What you are asked to do ▸ Copy out the lines of the material that include the string "automatisch".

+---+

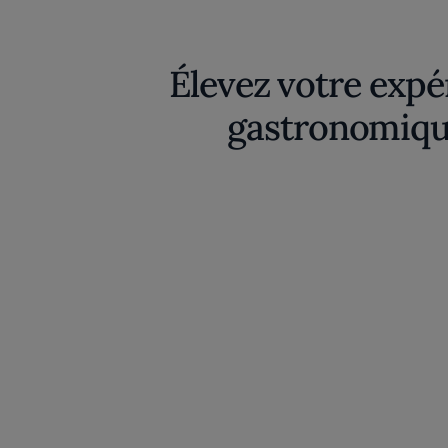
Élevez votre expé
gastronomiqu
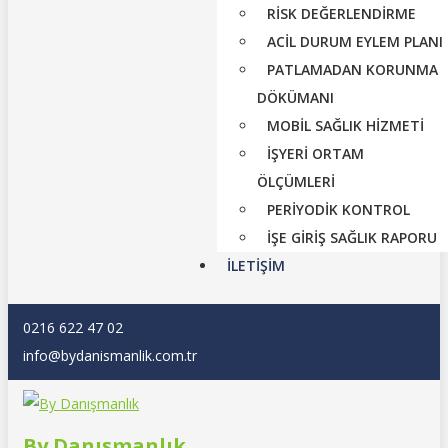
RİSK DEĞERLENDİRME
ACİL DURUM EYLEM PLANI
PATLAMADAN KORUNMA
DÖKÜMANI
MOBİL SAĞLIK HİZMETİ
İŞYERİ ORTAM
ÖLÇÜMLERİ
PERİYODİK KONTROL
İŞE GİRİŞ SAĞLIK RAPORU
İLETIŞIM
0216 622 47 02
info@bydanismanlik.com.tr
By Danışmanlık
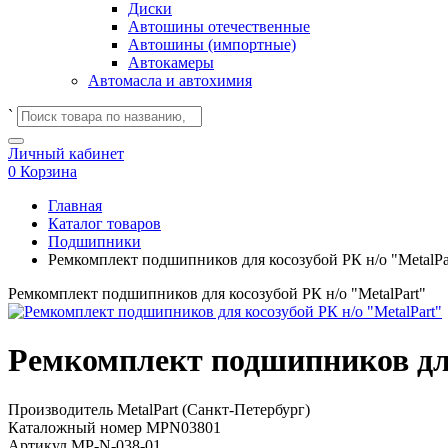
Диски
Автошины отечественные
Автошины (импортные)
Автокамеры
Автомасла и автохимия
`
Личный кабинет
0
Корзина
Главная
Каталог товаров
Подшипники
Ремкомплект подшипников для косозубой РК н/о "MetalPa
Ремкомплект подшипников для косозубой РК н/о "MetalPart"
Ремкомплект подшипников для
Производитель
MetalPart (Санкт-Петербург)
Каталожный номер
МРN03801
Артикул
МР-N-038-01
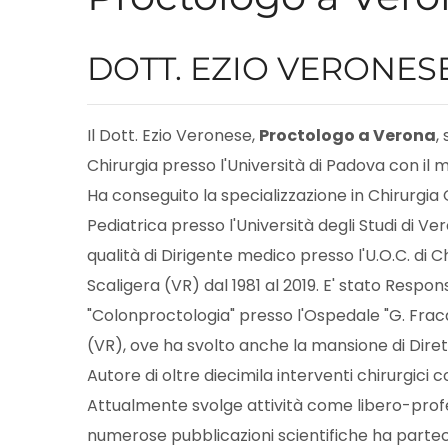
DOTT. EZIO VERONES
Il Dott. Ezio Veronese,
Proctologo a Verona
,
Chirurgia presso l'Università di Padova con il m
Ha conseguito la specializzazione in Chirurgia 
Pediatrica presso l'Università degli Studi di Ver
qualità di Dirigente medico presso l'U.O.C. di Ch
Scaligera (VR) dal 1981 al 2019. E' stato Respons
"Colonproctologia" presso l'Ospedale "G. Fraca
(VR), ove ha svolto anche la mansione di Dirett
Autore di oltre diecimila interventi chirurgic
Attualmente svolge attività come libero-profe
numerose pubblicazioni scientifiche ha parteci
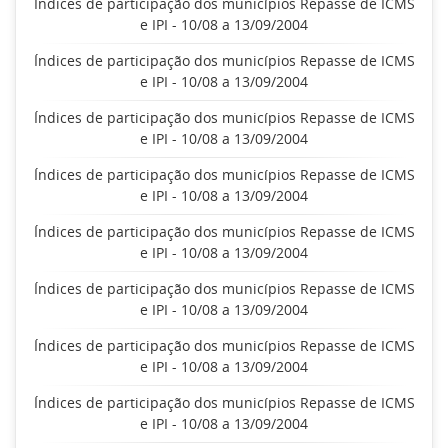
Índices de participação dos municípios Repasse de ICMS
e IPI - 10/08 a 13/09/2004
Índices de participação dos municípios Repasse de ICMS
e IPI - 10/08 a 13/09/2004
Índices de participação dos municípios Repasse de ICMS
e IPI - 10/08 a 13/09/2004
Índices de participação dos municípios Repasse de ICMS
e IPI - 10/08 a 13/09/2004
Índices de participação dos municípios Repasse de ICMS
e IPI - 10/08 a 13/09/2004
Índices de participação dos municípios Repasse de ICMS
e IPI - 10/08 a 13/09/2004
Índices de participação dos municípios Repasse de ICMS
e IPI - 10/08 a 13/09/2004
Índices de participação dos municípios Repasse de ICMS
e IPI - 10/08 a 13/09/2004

+---+

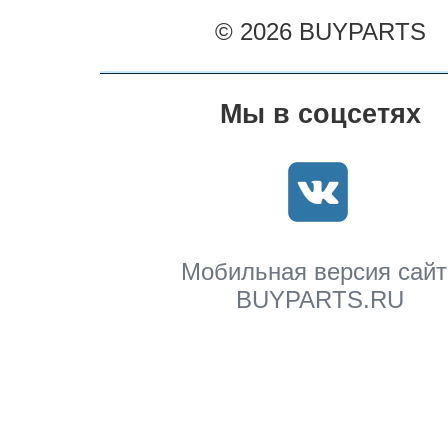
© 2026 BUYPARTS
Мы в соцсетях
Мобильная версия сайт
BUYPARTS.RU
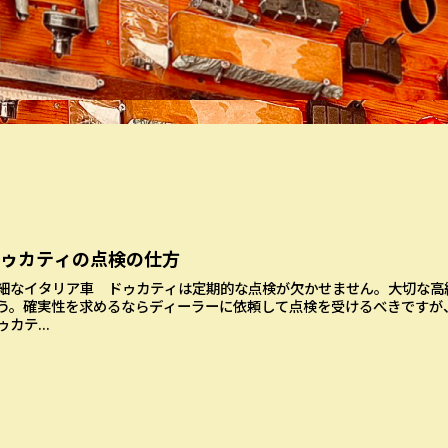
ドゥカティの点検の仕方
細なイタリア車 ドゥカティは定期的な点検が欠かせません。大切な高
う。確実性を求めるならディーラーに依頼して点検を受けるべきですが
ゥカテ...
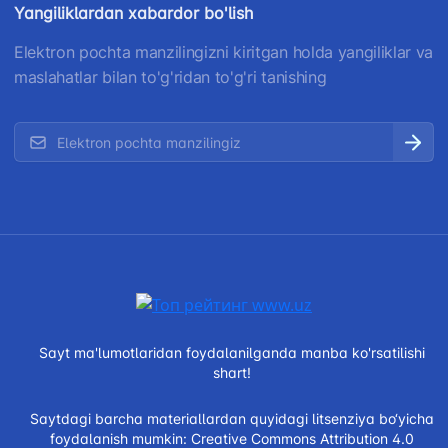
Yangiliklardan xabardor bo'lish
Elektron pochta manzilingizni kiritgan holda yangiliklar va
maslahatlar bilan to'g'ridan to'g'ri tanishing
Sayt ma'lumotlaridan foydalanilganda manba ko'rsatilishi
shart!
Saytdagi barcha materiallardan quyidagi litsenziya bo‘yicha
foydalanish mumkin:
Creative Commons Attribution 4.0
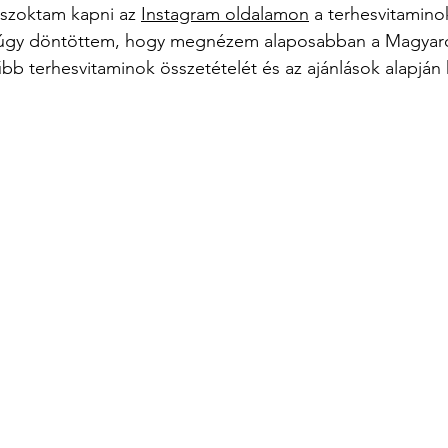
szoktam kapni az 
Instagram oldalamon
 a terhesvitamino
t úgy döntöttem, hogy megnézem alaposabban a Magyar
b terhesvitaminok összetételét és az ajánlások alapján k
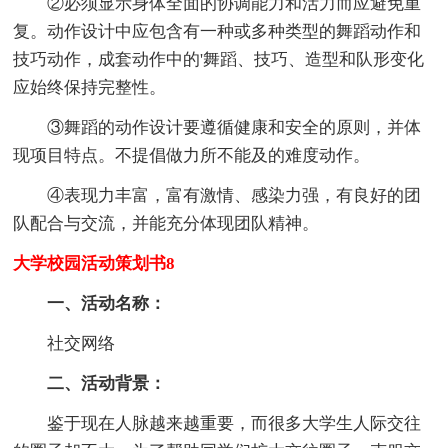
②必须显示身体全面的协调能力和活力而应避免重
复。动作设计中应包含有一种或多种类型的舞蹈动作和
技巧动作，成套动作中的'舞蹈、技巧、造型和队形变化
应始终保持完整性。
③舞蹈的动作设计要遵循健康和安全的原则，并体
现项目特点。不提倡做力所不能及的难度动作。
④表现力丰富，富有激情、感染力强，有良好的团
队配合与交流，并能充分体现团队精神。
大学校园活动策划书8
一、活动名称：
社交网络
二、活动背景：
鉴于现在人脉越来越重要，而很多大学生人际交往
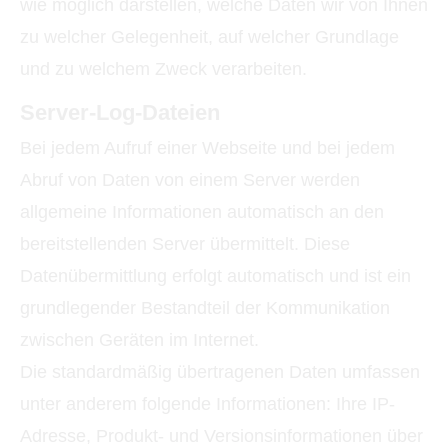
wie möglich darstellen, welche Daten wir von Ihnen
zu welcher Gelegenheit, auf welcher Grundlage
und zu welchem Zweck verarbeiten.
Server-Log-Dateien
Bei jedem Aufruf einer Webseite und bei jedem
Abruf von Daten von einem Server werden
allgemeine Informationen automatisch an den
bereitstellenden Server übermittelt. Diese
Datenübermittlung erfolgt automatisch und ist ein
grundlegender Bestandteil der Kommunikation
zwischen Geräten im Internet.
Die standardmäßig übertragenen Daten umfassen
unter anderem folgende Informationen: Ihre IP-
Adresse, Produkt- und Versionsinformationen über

+---+

Task answer ▸
allgemeine Informationen automatisch an den
Datenübermittlung erfolgt automatisch und ist ein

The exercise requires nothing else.